THE IRISH Government is at odds with those heading its bailout amid claims it has struck a deal to spend €2bn from the sale of State assets on job creation.
As authorities in Dublin passed the year one review test, Public Sector Reform Minister Brendan Howlin claimed an agreement had been reached to use some profits from a swathe of privatisations.
But a spokesperson for the Troika - the European Commission (EC), International Monetary Fund (IMF) and European Central Bank (ECB) - denied such an arrangement has been signed off.
Mr Howlin claimed the Government had successfully reversed demands that profits go solely towards debt repayments and struck a new deal agreeing that a portion is used for employment.
"We have in previous interactions with the Troika been pushing this point," said Mr Howlin.
"When we came into Government, the position was that no money could be spent on anything except freeing up our debts.
"We have been consistent in pushing that and I'm glad to say we made progress in that regard."
Istvan Szekely, director of economic and financial affairs at the EC and spokesman for the Troika, argued that the Government was still in the process of drawing up plans for the sale of State assets, which will be submitted to Europe by the end of February.
The EC, IMF and ECB review team was in Dublin to announce that Ireland had met all the targets for year one of its 85 billion euro bailout package, meaning the next tranche of the bailout - 3.2 billion euro - can be released.
The EC, however, refused to back up the Minister's claims, saying that it is still waiting to see the strategic assets sale plan from the Government..
"When we see the plans we will encourage the authorities to be ambitious," Mr Szekely said.
"Once we see an ambitious programme there then we can sit down and discuss matters."
The Troika confirmed that the Government has been given more time to sell off its assets.

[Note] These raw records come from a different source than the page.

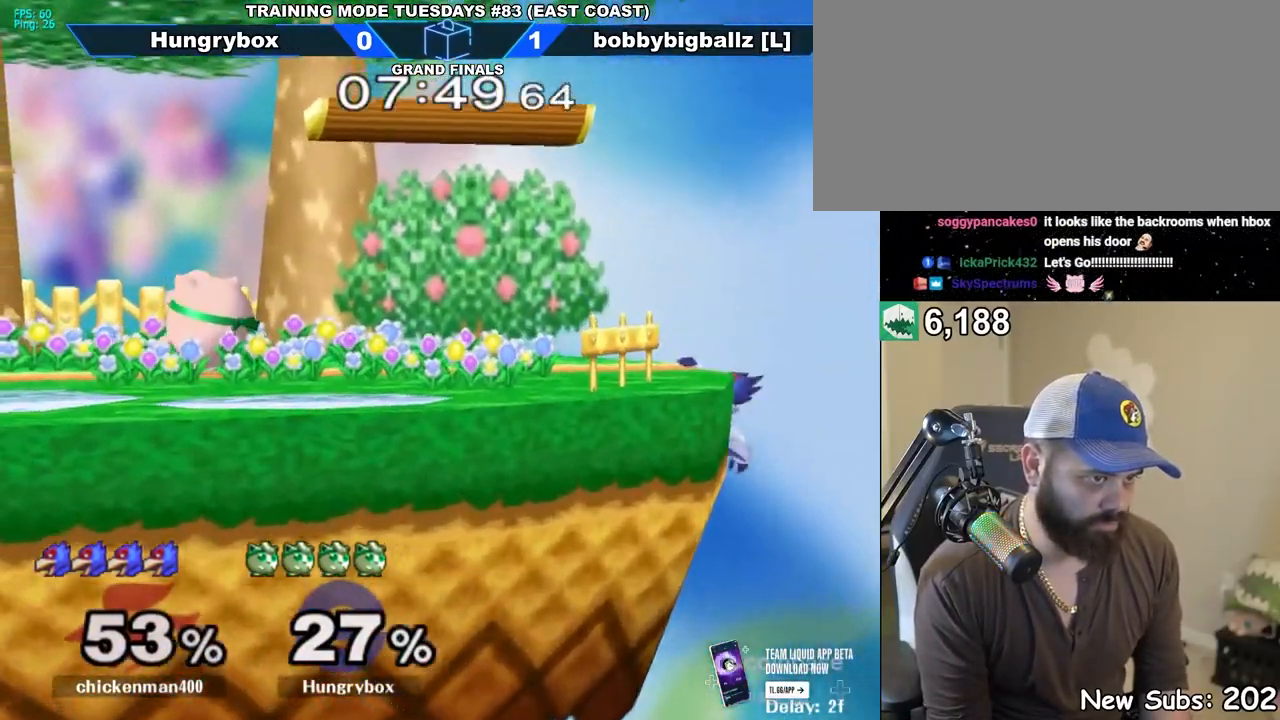
{"buttons": [], "left_stick": "right", "right_stick": "center", "events": [[67, "left_stick", "up"], [183, "left_stick", "right"]]}
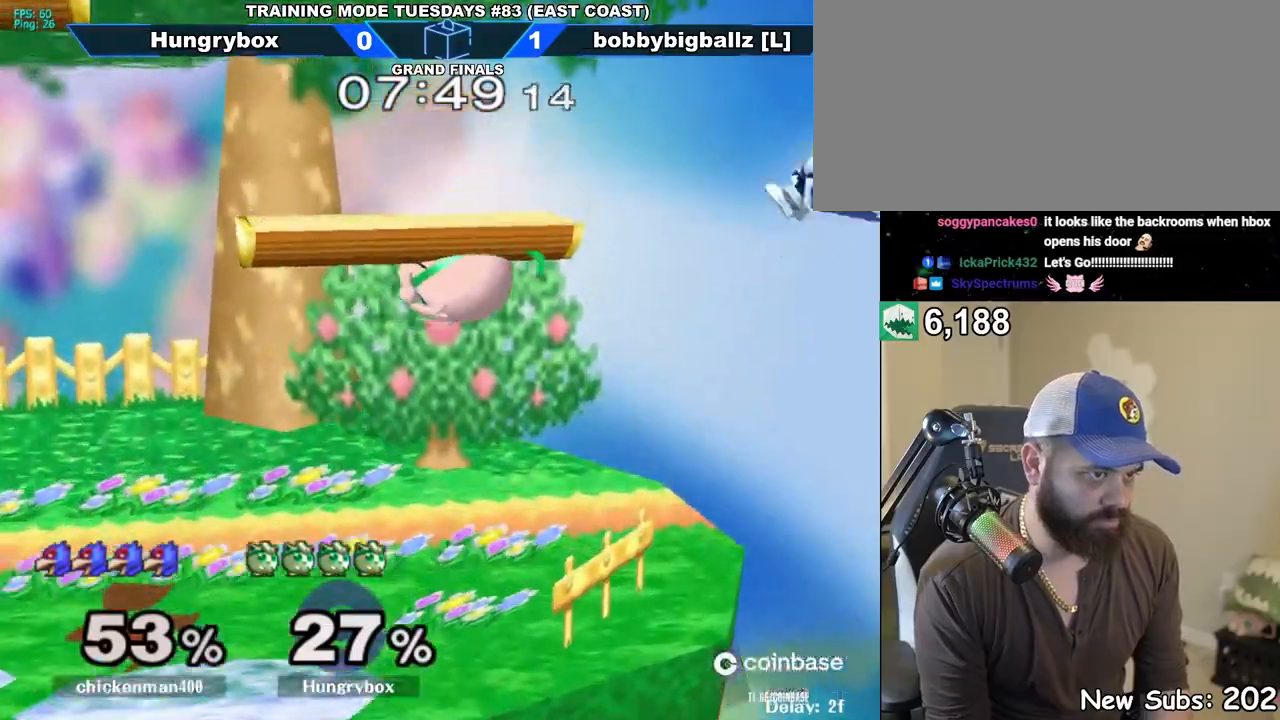
{"buttons": [], "left_stick": "center", "right_stick": "center", "events": [[17, "Z", "down"], [100, "Z", "up"], [133, "left_stick", "down-left"], [150, "Z", "down"], [200, "Z", "up"], [250, "left_stick", "left"], [267, "Z", "down"], [333, "Z", "up"], [367, "Z", "down"], [433, "left_stick", "center"], [450, "Z", "up"]]}
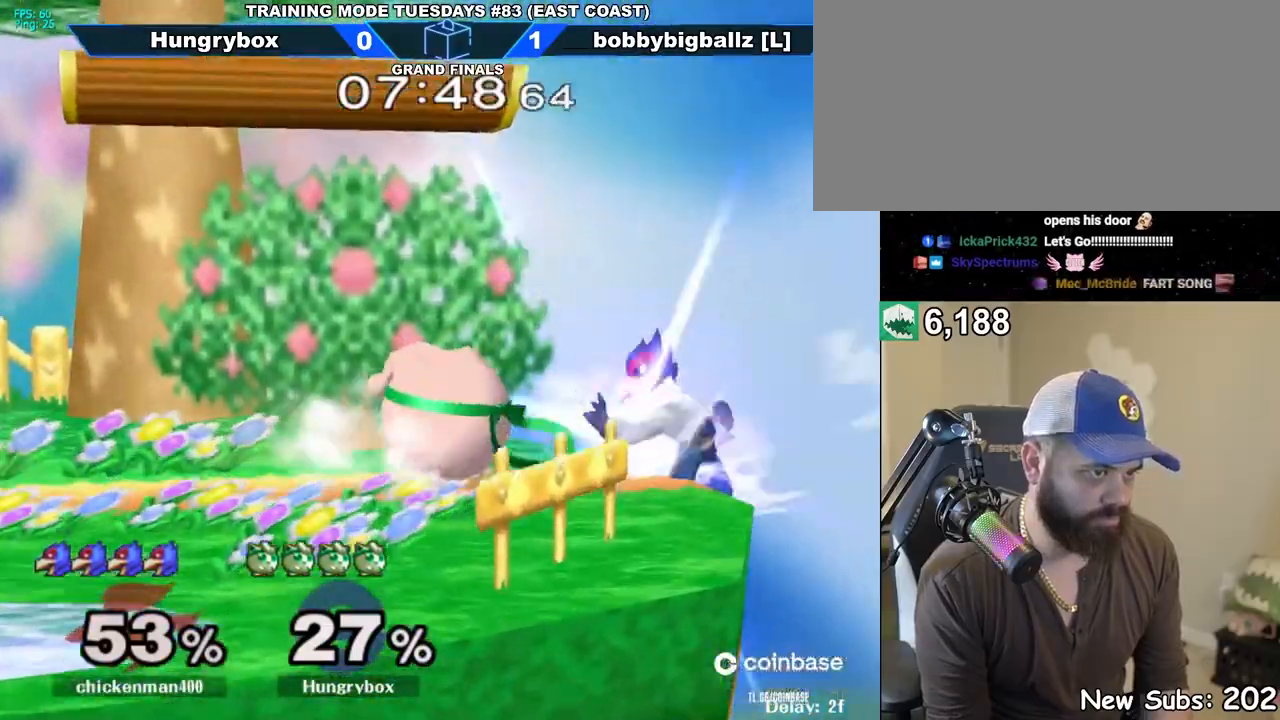
{"buttons": [], "left_stick": "left", "right_stick": "center", "events": [[50, "R1", "down"], [367, "R1", "up"], [367, "left_stick", "up"], [433, "left_stick", "left"]]}
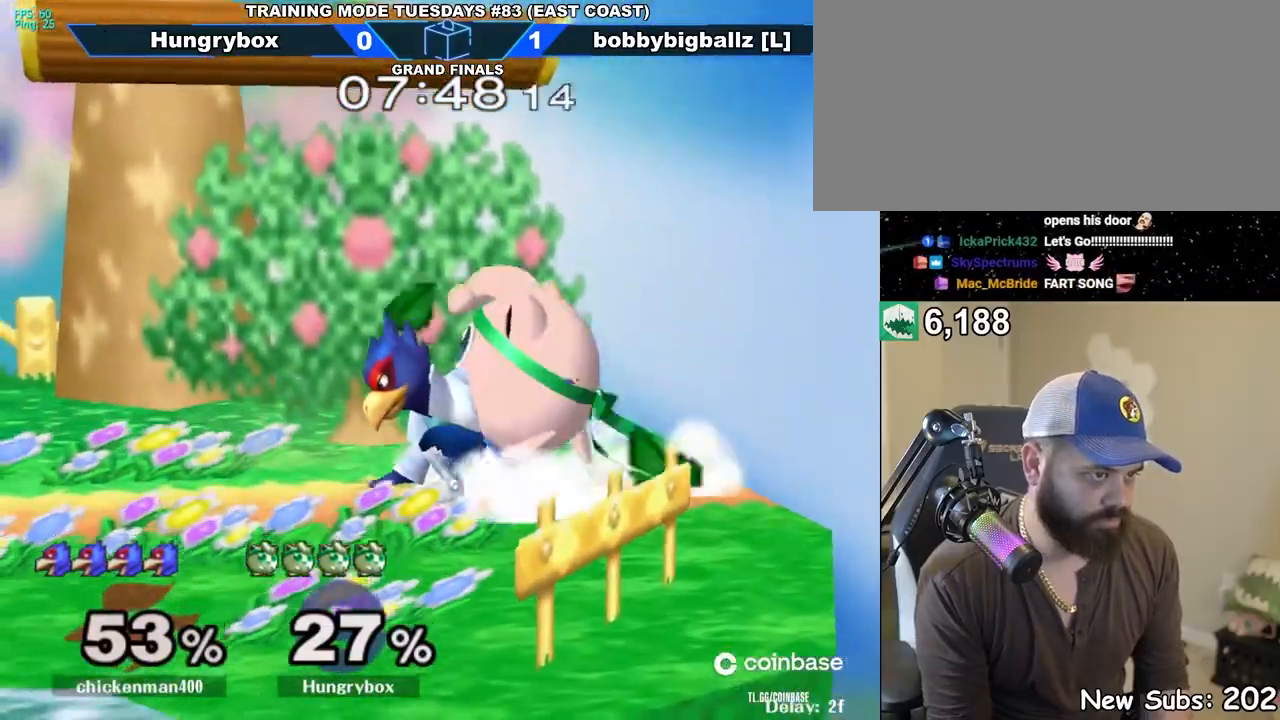
{"buttons": ["Z"], "left_stick": "left", "right_stick": "center", "events": [[33, "right_stick", "down"], [83, "left_stick", "down-right"], [100, "right_stick", "center"], [150, "Z", "down"], [200, "Z", "up"], [233, "left_stick", "down-left"], [250, "Z", "down"], [283, "left_stick", "center"], [317, "Z", "up"], [350, "Z", "down"], [350, "left_stick", "left"], [433, "Z", "up"], [467, "Z", "down"]]}
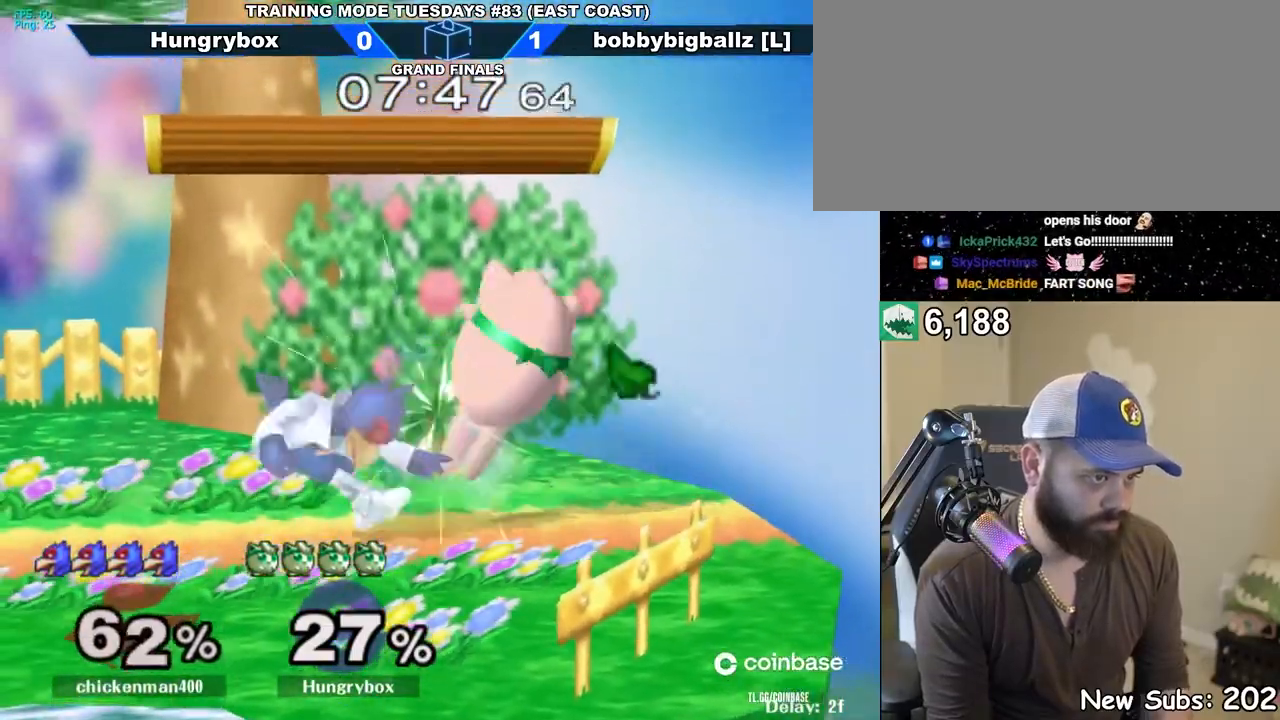
{"buttons": ["Y"], "left_stick": "left", "right_stick": "center", "events": [[17, "left_stick", "down-left"], [33, "Z", "up"], [83, "Z", "down"], [233, "Z", "up"], [233, "left_stick", "center"], [400, "left_stick", "left"], [450, "Y", "down"]]}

It was originally feared that the EC, IMF and ECB would pressure Ireland into a firesale of companies, believed to include ESB, Bord Gais, Aer Lingus and Bord na Mona.
Mr Howlin insisted a timeline was never set and that by having more time, the Government will be able to make strategic decisions based on value for money.
"There was no requirement by the end of 2011 to sell any State assets. What's understood is there will be an ambitious programme of State asset sales and we are working towards that," he went on.
"We're not going to do any fire sales and we are not going to do anything that would strategically damage the economy's means of going forward."
Mr Szekely said the economy is expected to continue to grow in 2012.
"The Irish economy has returned to growth reaching 1pc and is expected to grow in 2012, albeit at a slower rate than we predicted before at some 0.5pc," he added.
He also confirmed that the Government was well within its fiscal deficit target of 10.6pc, reaching 10pc.
Meanwhile, the Government has faced continued criticism from the opposition over the austerity measures imposed in order to meet its bailout masters' targets.
Sinn Fein, Fianna Fail and Independent TDs have argued that it has allowed the Troika to dictate budgetary measures - at the expense of Irish citizens who have been forced to endure severe cuts to education, health and social welfare.
Up to 3,000 teachers, parents and pupils from south inner city Dublin marched in opposition to the Government's cuts, protesting that disadvantaged schools are being unfairly attacked.